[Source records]
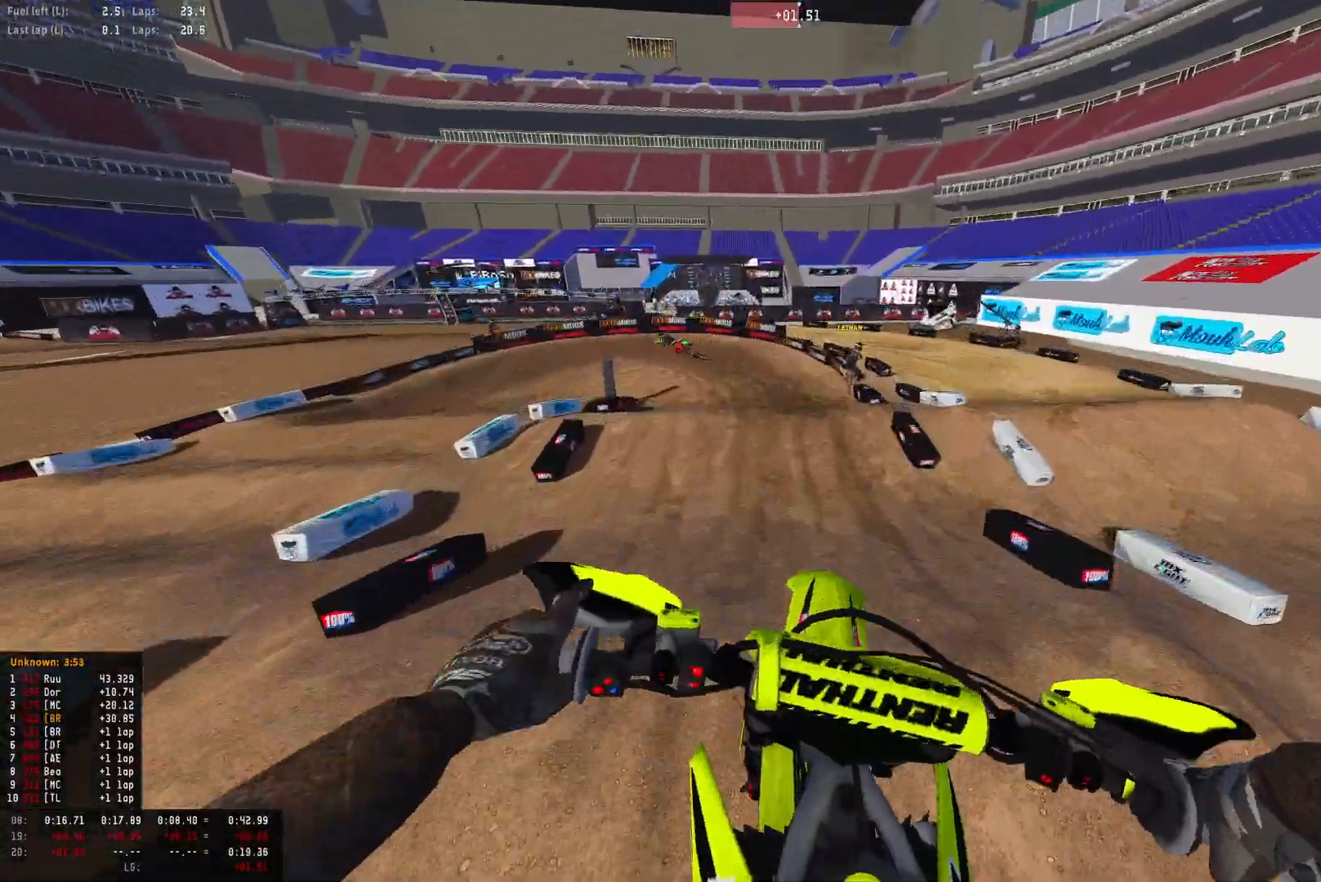
{"buttons": [], "left_stick": "center", "right_stick": "center", "events": [[100, "CROSS", "down"], [133, "CROSS", "up"]]}
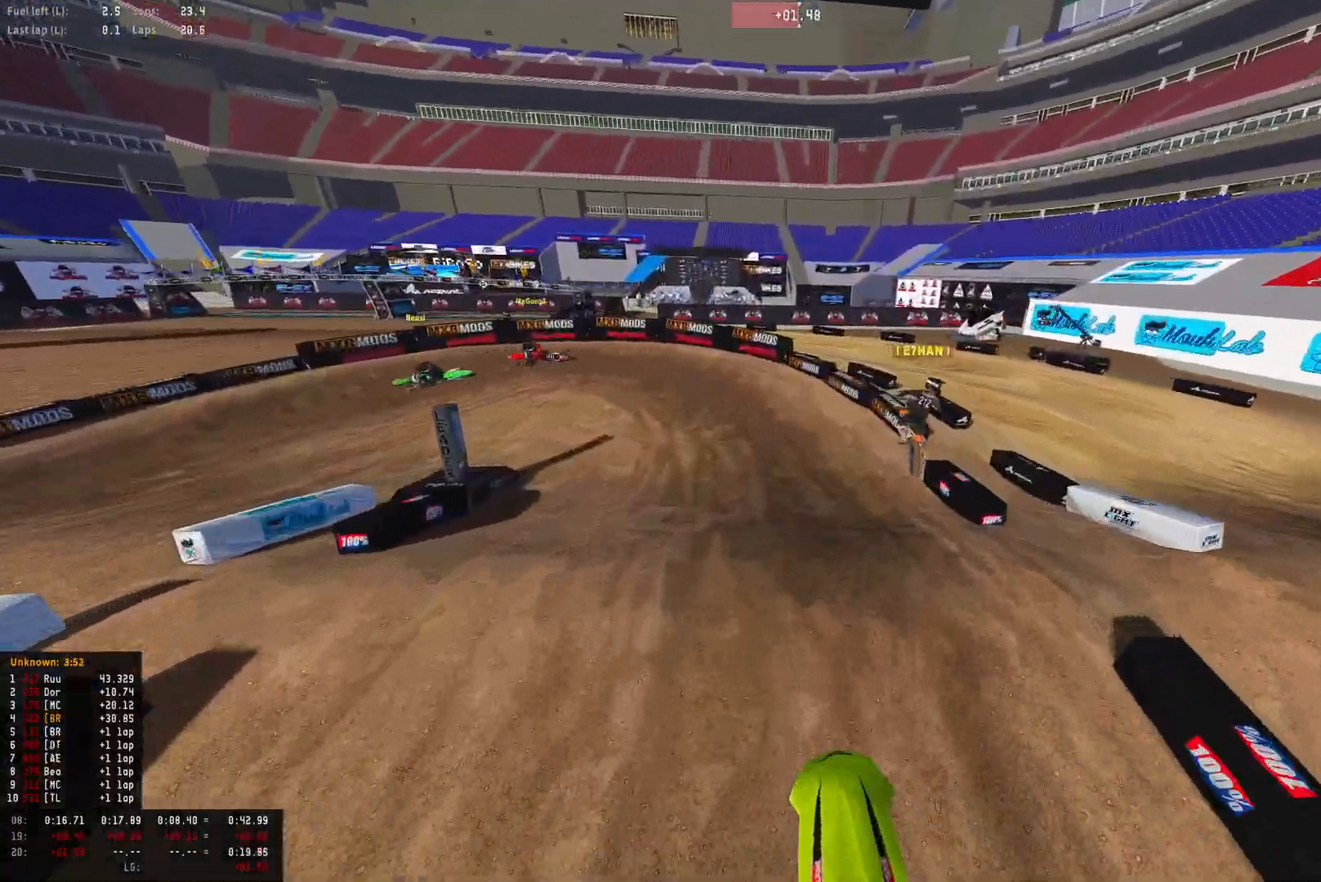
{"buttons": ["L2", "R1"], "left_stick": "left", "right_stick": "down", "events": [[100, "R2", "down"], [200, "left_stick", "left"], [233, "R1", "down"], [233, "R2", "up"], [267, "right_stick", "down"], [433, "L2", "down"]]}
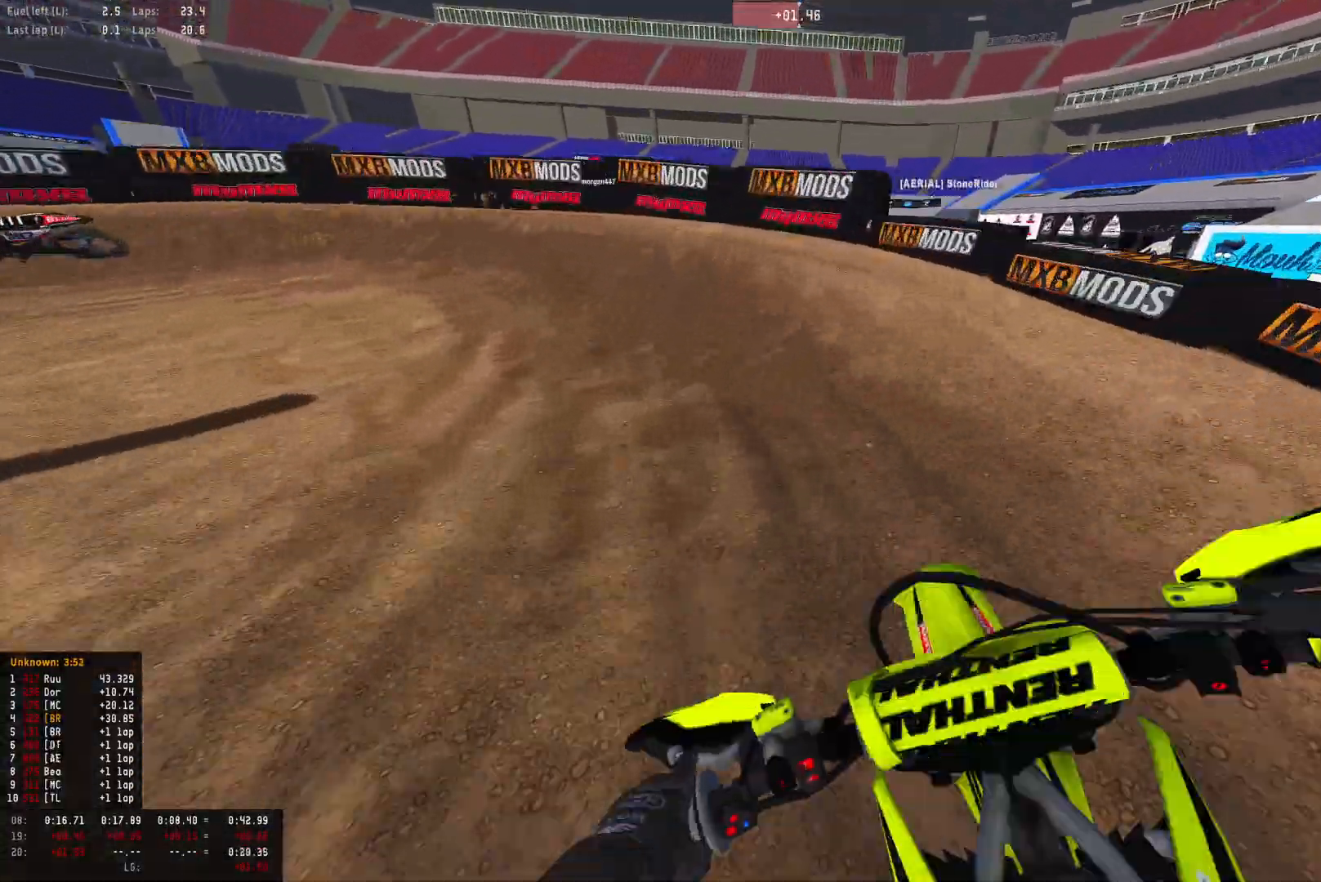
{"buttons": ["R1"], "left_stick": "left", "right_stick": "down", "events": [[67, "L2", "up"]]}
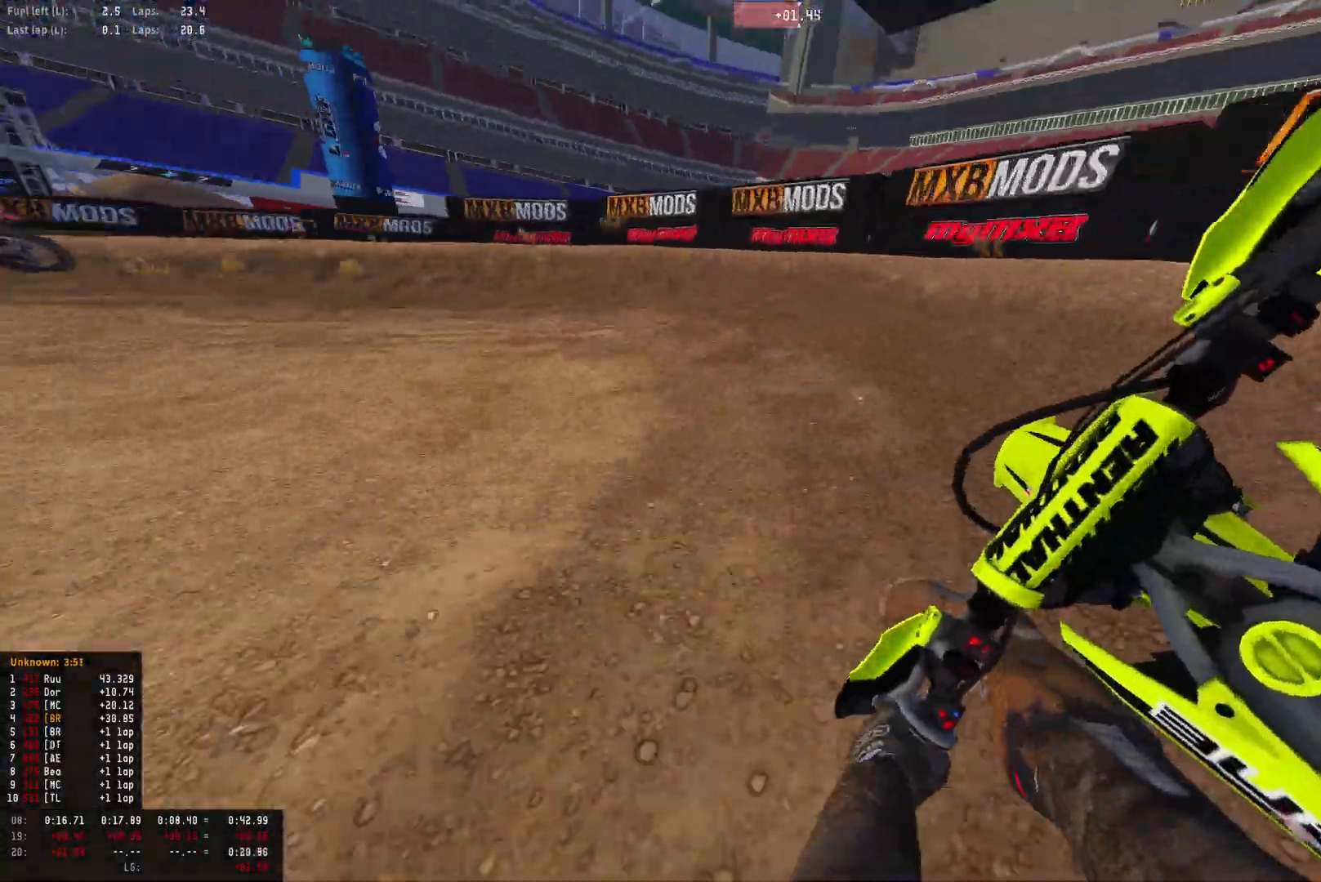
{"buttons": ["R1"], "left_stick": "left", "right_stick": "down-right", "events": [[33, "R2", "down"], [133, "R2", "up"], [400, "right_stick", "down-right"]]}
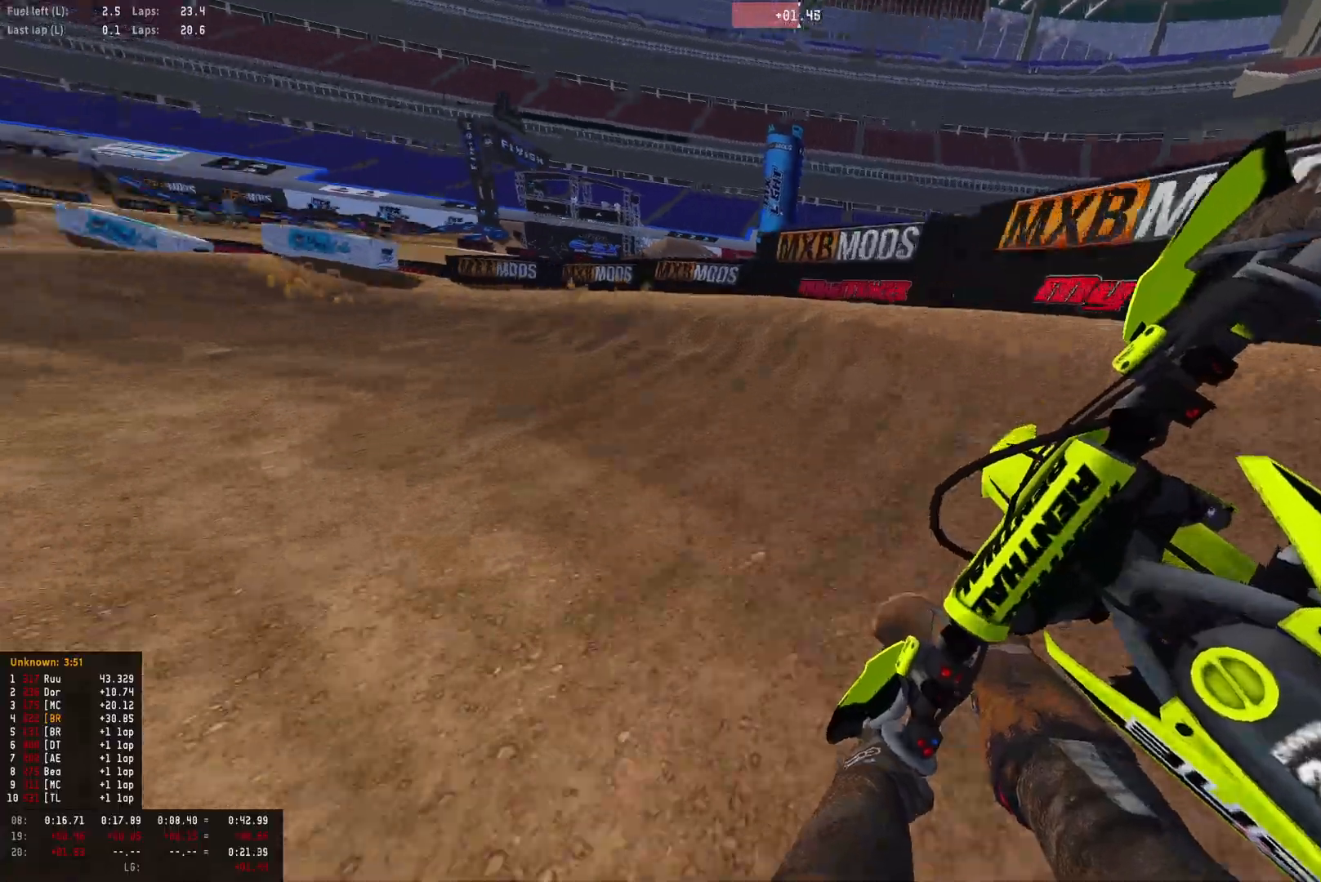
{"buttons": ["R1"], "left_stick": "left", "right_stick": "down-right", "events": [[100, "R2", "down"], [233, "R2", "up"], [333, "R2", "down"], [500, "R2", "up"]]}
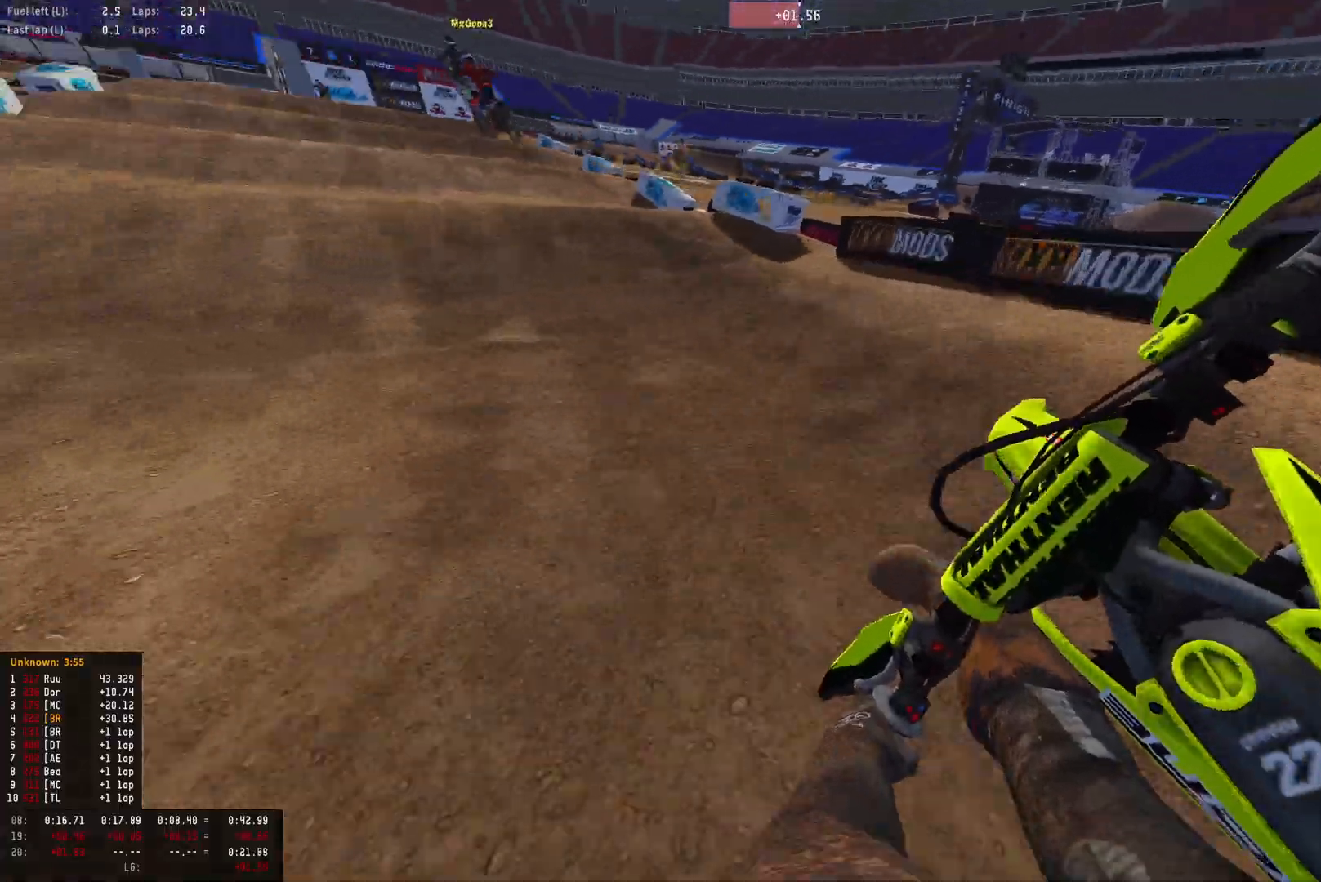
{"buttons": ["R2"], "left_stick": "center", "right_stick": "down", "events": [[33, "R2", "down"], [167, "R1", "up"], [233, "right_stick", "down"], [433, "left_stick", "center"]]}
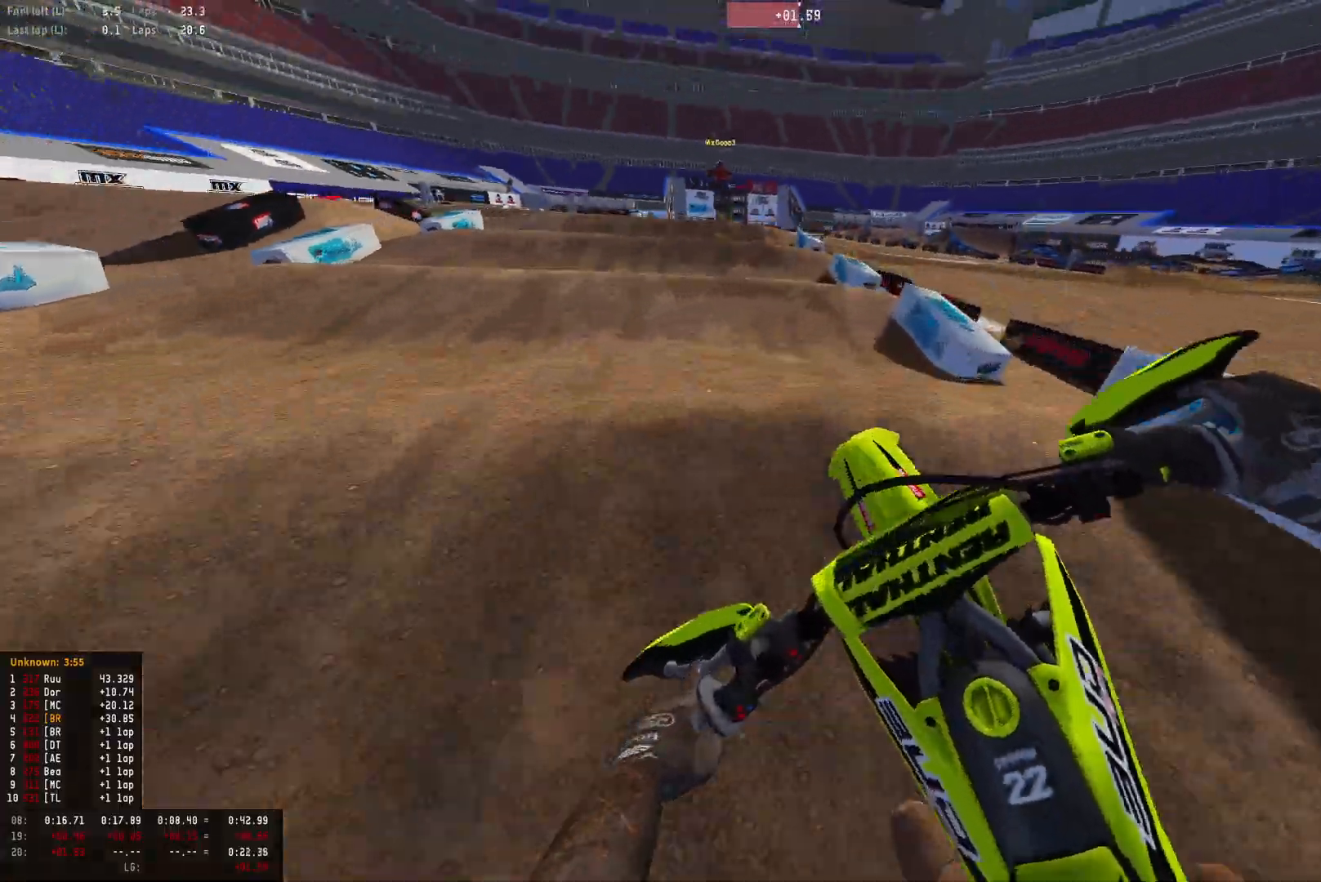
{"buttons": ["R2"], "left_stick": "center", "right_stick": "down", "events": [[200, "right_stick", "center"], [500, "right_stick", "down"]]}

▸ **What you will do**:
Transcribe every entry above exactly. Omit all pictures.

▸ **Solution to the exercise**:
{"buttons": [], "left_stick": "center", "right_stick": "center", "events": [[100, "CROSS", "down"], [133, "CROSS", "up"]]}
{"buttons": ["L2", "R1"], "left_stick": "left", "right_stick": "down", "events": [[100, "R2", "down"], [200, "left_stick", "left"], [233, "R1", "down"], [233, "R2", "up"], [267, "right_stick", "down"], [433, "L2", "down"]]}
{"buttons": ["R1"], "left_stick": "left", "right_stick": "down", "events": [[67, "L2", "up"]]}
{"buttons": ["R1"], "left_stick": "left", "right_stick": "down-right", "events": [[33, "R2", "down"], [133, "R2", "up"], [400, "right_stick", "down-right"]]}
{"buttons": ["R1"], "left_stick": "left", "right_stick": "down-right", "events": [[100, "R2", "down"], [233, "R2", "up"], [333, "R2", "down"], [500, "R2", "up"]]}
{"buttons": ["R2"], "left_stick": "center", "right_stick": "down", "events": [[33, "R2", "down"], [167, "R1", "up"], [233, "right_stick", "down"], [433, "left_stick", "center"]]}
{"buttons": ["R2"], "left_stick": "center", "right_stick": "down", "events": [[200, "right_stick", "center"], [500, "right_stick", "down"]]}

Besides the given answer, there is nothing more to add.